In many real-world scenarios, it is necessary to predict multiple tasks simultaneously. Translating this intuition to the deep learning field, the goal is to predict all these tasks using a single model rather than training a separate model for each one. Moreover, knowledge gained from one task can be transferred to related tasks, which helps improve overall prediction performance.
In landmark location detection, humans can easily infer the position of the mouth or eyes by using other facial features as context. In this project, we explore this intuition using the CelebFaces Attributes (CelebA) Dataset, which includes 40 binary attribute annotations and 5 landmark locations per image.
Multi-Task Learning (MTL) Model is a sub-field of machince learning for solve multiple different tasks at the same time. The features learned by the shared backbone serve as a universal language for all tasks. Knowledge gained from training one task can naturally benefit other tasks when the learned patterns are relevant to both [1,2].
This study aim to answer the following hypotheses: Does MTL achieve better performance than training a separate model for each task? In other ward, Do multiple tasks provide positive transfer and improve each other’s performance?

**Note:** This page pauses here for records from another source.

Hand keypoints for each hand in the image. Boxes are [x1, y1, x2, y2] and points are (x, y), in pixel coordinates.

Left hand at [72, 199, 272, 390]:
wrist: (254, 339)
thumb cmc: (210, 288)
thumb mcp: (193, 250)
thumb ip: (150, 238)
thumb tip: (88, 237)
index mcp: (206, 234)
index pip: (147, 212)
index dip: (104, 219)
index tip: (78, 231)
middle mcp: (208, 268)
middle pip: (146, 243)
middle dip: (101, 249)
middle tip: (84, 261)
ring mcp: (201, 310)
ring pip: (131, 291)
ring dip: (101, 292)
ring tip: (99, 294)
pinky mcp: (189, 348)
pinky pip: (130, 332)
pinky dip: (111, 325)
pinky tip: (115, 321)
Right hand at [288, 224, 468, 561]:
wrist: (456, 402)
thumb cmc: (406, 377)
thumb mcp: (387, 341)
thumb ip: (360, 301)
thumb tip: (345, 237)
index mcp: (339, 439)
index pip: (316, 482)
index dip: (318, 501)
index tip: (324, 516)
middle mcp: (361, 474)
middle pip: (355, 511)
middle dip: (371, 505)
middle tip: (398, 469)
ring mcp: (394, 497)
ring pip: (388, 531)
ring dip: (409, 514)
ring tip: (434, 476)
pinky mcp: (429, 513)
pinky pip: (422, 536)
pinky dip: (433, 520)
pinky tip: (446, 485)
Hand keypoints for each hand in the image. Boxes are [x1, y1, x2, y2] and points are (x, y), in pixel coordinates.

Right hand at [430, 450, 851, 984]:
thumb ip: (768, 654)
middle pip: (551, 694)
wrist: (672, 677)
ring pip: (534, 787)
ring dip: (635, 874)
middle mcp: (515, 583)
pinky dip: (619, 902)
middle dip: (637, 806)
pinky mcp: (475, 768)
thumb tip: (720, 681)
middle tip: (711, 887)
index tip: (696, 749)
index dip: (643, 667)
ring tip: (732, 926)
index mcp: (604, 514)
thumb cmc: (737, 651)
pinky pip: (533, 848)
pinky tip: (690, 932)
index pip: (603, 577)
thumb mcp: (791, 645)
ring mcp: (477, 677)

In this evaluation, the Multi-Task Learning model performs comparably to or slightly better than the single-task models across both Attribute Recognition (e.g., Macro Accuracy of 0.7966 for MTL vs. 0.7945 for Single model) and Landmark Localization (e.g., MAE of 0.0081 for MTL vs. 0.0082 for Single Model). This indicates that the MTL setup is effectively leveraging shared knowledge, avoiding negative transfer, and achieving similar (or slightly improved) results with the potential benefits of efficiency and a unified architecture.

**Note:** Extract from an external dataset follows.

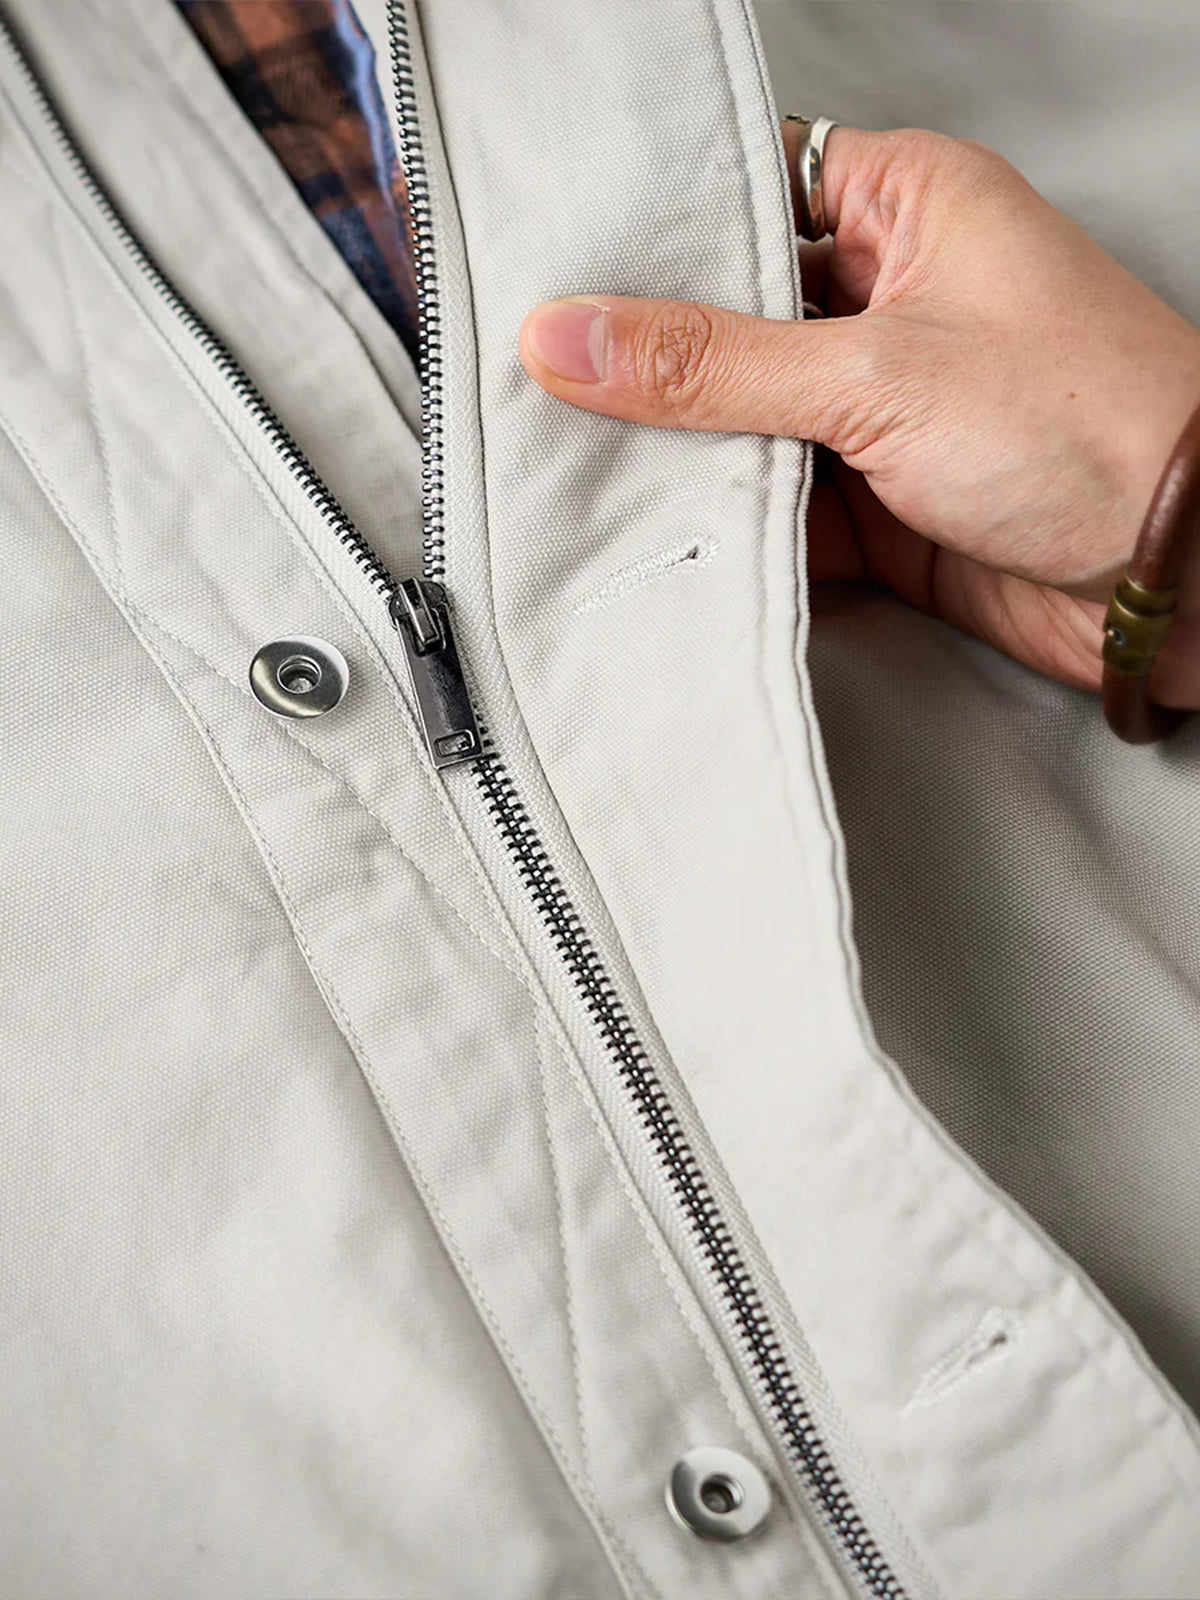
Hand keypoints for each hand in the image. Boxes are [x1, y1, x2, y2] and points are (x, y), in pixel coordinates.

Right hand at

[1] Yu, J., Dai, Y., Liu, X., Huang, J., Shen, Y., Zhang, K., Zhou, R., Adhikarla, E., Ye, W., Liu, Y. and Kong, Z., 2024. Unleashing the power of multi-task learning: A comprehensive survey spanning traditional, deep, and pretrained foundation model eras. arXiv preprint arXiv:2404.18961.
[3] He, K., Zhang, X., Ren, S. and Sun, J., 2016. Deep residual learning for image recognition. In Proceedings of the IEEE conference on computer vision and pattern recognition (pp. 770-778).